* _Text under study_

::::::::

Integrating 3LC with Detectron2#
This document describes how to integrate 3LC in projects using Detectron2, a popular computer vision library built on top of PyTorch that provides a modular and extensible framework for object detection and segmentation. 3LC provides several methods to make it easy to integrate 3LC with your existing Detectron2 projects.
For a complete working example of using 3LC with Detectron2, see the 3LC Detectron2 Balloons Example and 3LC Detectron2 COCO128 Example notebooks.
Note
In order to use the Detectron2 integration, the detectron2
package must be installed in the Python environment. See
the Detectron2 documentation for instructions on
how to install or build an appropriate version, depending on your platform, CUDA version, and PyTorch version.
We strongly recommend using a CUDA-enabled version of Detectron2 if you have a compatible GPU available.

::::::::

* _Working data_

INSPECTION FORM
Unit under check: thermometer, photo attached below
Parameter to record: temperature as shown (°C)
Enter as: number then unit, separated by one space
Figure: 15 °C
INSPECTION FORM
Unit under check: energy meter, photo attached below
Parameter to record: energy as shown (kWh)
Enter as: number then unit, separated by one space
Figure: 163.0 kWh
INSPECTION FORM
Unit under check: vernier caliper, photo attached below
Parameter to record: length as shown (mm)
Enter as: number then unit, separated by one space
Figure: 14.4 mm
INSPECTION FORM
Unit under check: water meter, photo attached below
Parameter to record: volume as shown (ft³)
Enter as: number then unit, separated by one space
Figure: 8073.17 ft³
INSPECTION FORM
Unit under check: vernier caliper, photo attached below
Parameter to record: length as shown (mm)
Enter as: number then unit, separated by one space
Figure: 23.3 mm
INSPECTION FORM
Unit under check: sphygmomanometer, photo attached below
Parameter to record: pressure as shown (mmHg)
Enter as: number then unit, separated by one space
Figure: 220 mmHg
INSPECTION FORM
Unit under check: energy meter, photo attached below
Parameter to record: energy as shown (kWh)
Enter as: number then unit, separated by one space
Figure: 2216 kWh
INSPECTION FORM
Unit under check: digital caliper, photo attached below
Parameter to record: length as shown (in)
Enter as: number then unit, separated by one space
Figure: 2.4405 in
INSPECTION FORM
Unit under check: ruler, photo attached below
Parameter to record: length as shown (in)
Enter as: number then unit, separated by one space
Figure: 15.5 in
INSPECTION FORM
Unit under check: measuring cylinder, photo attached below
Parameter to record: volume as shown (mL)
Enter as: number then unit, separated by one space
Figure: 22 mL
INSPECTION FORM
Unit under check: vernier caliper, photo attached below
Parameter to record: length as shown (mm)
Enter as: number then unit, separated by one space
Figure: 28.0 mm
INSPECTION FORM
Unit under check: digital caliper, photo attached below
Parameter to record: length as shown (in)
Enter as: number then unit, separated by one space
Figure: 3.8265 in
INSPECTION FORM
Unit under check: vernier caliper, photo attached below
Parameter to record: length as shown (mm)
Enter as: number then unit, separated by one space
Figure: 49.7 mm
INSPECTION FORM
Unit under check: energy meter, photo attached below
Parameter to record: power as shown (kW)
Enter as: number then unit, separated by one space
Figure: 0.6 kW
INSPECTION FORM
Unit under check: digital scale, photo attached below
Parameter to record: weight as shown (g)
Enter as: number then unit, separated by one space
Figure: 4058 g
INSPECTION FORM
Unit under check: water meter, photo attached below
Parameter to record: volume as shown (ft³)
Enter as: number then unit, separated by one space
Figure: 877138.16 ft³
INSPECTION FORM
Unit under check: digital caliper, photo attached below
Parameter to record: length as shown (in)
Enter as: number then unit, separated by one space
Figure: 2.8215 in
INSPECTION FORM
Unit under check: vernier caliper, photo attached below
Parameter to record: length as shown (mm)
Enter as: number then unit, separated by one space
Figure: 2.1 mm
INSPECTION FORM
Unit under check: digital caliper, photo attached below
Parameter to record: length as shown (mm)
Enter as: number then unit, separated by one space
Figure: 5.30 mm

::::::::

* _Tasks and exercises_
A. Copy the listing word for word, starting at its first line and stopping after the line that contains "Figure: 22 mL".
B. Continue the page on integrating 3LC with Detectron2 from the point where it stops.

* _Numbered answers_
A.
INSPECTION FORM
Unit under check: thermometer, photo attached below
Parameter to record: temperature as shown (°C)
Enter as: number then unit, separated by one space
Figure: 15 °C
INSPECTION FORM
Unit under check: energy meter, photo attached below
Parameter to record: energy as shown (kWh)
Enter as: number then unit, separated by one space
Figure: 163.0 kWh
INSPECTION FORM
Unit under check: vernier caliper, photo attached below
Parameter to record: length as shown (mm)
Enter as: number then unit, separated by one space
Figure: 14.4 mm
INSPECTION FORM
Unit under check: water meter, photo attached below
Parameter to record: volume as shown (ft³)
Enter as: number then unit, separated by one space
Figure: 8073.17 ft³
INSPECTION FORM
Unit under check: vernier caliper, photo attached below
Parameter to record: length as shown (mm)
Enter as: number then unit, separated by one space
Figure: 23.3 mm
INSPECTION FORM
Unit under check: sphygmomanometer, photo attached below
Parameter to record: pressure as shown (mmHg)
Enter as: number then unit, separated by one space
Figure: 220 mmHg
INSPECTION FORM
Unit under check: energy meter, photo attached below
Parameter to record: energy as shown (kWh)
Enter as: number then unit, separated by one space
Figure: 2216 kWh
INSPECTION FORM
Unit under check: digital caliper, photo attached below
Parameter to record: length as shown (in)
Enter as: number then unit, separated by one space
Figure: 2.4405 in
INSPECTION FORM
Unit under check: ruler, photo attached below
Parameter to record: length as shown (in)
Enter as: number then unit, separated by one space
Figure: 15.5 in
INSPECTION FORM
Unit under check: measuring cylinder, photo attached below
Parameter to record: volume as shown (mL)
Enter as: number then unit, separated by one space
Figure: 22 mL

B.
Because there is not a single particular pre-built package for Detectron2 that is appropriate for all 3LC users, the
tlc
package does not list detectron2
as a formal dependency that gets installed when 3LC is installed. Instead, it
is up to the end-user to make sure an appropriate version of detectron2
is installed in the Python environment prior
to using the 3LC Detectron2 integration. If detectron2
is not installed, the tlc.integration.detectron2
module will
not be available.
Registering Datasets#
In order to make a dataset available to both 3LC and Detectron2, it needs to be registered in the global
MetadataCatalog
. The convenience method
register_coco_instances
does this
for datasets in the COCO format.
from tlc.integration.detectron2 import register_coco_instances
register_coco_instances(
name="my-dataset",
metadata={},
json_file="path/to/my/dataset.json",
image_root="path/to/my/dataset/images",
)
The first time this method is called a Table
will be created internally, based on
the specific combination of json annotations-file and image folder. Subsequent calls with the same signature will
resolve to the latest available revision descending from the initial 3LC Table.
Note
Ensure that image_root / json_file["images"][i]["file_name"]
resolves to the full path to a image for each image in the dataset. If the file_name
fields in the annotations file
are absolute paths, leave image_root
empty.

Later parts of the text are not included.